COS 113-1
Spatial and temporal patterns of plant community assembly in urban vacant lots inform a collaborative restoration experiment
While urban ecosystems can host surprisingly high levels of biodiversity, there are still many shifts in the characteristics of the biotic communities found in cities. In particular, urban species communities tend to become more functionally and phylogenetically homogeneous than non-urban communities. This pattern of regional-scale urban biotic homogenization is well established in the literature but very little is known about which urban environmental pressures most strongly drive patterns of community assembly from patch-to-patch within cities, at a scale which is more valuable for informing urban environmental management plans. Our study describes spatial and temporal variation in plant community assembly within a single urban neighborhood in Baltimore, MD. We conducted surveys of unmanaged herbaceous plant communities in vacant lots in Baltimore, MD during the summers of 2012 and 2013. Within each vacant lot, we established plots within areas that were previously part of the building foundation and within areas that were previously a backyard or garden, to explore how spatial variation in land-use legacies impacts contemporary plant communities. We also collected archival documents describing land use history for each vacant lot, and constructed a chronosequence of time since building demolition, ranging from 3-22 years. Additionally, we developed a partnership with the Maryland Department of Corrections, the Maryland Green Prisons Initiative, and through this collaborative project, established herbaceous native plant restorations of 25 vacant lots in the spring of 2014.
Results/Conclusions
We found low beta diversity in communities established within the building foundation, compared to plant communities in remnant backyard or garden areas. We also observed divergence in functional traits between land-use legacy groups. We contend that priority effects, as a result of differential human legacies, maintained compositional divergence between local communities, regardless of similar contemporary structuring processes and lack of dispersal barriers between the legacy groups.

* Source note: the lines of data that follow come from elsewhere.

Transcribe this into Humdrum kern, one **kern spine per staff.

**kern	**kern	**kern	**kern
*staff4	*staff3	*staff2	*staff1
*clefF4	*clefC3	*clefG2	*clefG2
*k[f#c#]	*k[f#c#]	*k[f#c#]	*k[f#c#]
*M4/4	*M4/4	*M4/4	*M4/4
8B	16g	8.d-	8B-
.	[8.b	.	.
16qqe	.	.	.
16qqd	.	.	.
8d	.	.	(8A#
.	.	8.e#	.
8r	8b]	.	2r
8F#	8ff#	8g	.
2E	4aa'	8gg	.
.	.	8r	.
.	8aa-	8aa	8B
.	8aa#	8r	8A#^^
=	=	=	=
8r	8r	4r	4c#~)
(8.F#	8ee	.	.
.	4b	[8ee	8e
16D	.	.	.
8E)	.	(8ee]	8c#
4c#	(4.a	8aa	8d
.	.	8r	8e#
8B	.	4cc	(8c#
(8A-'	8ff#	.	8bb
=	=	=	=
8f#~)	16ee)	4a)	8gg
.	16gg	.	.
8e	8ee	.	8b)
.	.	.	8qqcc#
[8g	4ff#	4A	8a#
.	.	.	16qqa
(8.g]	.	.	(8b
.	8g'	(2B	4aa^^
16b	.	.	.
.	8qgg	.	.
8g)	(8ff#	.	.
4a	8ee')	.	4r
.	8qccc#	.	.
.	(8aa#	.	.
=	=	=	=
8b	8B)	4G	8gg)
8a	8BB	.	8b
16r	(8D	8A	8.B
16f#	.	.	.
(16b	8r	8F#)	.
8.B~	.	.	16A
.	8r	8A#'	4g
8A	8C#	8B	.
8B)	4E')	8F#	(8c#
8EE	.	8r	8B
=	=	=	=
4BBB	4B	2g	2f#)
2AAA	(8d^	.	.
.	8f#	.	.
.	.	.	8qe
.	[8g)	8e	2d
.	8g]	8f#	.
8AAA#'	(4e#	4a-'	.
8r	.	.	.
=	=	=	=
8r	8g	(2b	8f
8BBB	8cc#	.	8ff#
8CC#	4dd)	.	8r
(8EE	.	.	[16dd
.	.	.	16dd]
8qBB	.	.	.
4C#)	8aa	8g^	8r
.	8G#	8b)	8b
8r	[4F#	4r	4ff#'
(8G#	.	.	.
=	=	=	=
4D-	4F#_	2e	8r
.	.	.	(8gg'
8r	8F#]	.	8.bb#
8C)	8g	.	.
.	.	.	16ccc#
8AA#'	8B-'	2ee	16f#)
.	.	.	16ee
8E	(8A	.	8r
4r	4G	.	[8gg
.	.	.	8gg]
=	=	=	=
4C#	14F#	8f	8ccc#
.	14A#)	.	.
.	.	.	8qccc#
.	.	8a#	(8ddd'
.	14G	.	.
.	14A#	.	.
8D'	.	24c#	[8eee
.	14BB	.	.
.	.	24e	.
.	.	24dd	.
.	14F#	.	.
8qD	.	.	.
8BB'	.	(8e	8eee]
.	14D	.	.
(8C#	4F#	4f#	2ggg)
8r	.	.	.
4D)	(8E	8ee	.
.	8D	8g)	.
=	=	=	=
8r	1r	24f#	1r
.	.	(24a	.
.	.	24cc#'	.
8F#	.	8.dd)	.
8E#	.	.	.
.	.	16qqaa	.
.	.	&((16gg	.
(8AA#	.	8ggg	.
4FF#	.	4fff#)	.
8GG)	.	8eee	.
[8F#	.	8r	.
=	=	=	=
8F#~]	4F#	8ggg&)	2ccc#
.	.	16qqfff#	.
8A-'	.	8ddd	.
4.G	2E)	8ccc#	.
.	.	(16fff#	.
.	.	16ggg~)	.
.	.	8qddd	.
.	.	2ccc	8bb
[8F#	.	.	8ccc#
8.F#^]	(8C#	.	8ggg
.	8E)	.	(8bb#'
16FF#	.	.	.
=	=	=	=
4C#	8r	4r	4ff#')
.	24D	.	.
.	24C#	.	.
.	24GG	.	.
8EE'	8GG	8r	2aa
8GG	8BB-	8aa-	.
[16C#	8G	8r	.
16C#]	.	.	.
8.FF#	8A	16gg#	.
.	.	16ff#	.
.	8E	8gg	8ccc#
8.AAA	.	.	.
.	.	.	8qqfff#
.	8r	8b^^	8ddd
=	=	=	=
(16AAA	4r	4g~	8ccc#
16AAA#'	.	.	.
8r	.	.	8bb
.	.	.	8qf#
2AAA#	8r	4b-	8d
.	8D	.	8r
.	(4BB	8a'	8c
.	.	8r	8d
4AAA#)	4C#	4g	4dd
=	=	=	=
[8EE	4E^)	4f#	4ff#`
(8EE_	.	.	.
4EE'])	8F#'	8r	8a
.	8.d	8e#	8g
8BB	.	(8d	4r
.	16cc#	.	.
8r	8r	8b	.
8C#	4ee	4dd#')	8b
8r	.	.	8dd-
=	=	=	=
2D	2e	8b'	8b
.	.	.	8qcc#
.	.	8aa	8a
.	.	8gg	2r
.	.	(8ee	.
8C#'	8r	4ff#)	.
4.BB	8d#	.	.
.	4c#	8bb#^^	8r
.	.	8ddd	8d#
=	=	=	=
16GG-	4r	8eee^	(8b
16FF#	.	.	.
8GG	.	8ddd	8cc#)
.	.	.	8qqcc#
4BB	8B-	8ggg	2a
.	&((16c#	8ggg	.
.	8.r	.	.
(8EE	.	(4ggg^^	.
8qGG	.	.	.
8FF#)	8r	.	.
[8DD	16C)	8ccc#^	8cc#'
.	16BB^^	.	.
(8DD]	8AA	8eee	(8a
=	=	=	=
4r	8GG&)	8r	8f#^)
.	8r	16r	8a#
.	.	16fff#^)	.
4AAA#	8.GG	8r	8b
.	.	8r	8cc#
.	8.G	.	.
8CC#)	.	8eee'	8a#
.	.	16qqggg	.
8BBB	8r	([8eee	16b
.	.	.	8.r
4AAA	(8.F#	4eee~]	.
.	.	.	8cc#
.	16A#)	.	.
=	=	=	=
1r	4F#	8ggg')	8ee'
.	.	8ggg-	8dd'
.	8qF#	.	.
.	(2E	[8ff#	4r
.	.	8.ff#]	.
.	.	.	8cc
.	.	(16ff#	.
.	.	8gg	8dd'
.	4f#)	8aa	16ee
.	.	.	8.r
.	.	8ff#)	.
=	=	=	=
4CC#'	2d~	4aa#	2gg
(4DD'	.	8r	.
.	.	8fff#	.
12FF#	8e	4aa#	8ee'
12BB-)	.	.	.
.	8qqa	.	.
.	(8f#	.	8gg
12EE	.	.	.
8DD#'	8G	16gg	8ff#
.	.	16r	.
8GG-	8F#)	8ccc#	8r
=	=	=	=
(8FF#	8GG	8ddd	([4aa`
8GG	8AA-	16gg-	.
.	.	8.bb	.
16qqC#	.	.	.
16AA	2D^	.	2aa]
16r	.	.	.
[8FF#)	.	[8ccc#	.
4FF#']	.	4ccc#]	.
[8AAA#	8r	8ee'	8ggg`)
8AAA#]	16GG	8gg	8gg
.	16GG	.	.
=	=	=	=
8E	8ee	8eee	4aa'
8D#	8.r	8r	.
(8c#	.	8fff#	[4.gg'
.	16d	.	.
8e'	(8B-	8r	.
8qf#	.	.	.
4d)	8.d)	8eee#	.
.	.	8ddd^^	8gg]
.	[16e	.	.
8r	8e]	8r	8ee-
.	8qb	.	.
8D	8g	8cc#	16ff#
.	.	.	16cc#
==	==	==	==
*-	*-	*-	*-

We also found that community diversity did not increase over time in the vacant lots. There were, however, functional shifts in plant community composition, primarily related to variation in dispersal vectors. These findings suggest that dispersal limitation, particularly of biotically-vectored species in building foundation areas, plays a strong role in the assembly of urban plant communities. Finally, we discuss the early success of our experimental vacant lot restorations aimed at increasing vacant lot biodiversity and the importance of incorporating ecological theory into urban restoration design and the management of urban green spaces.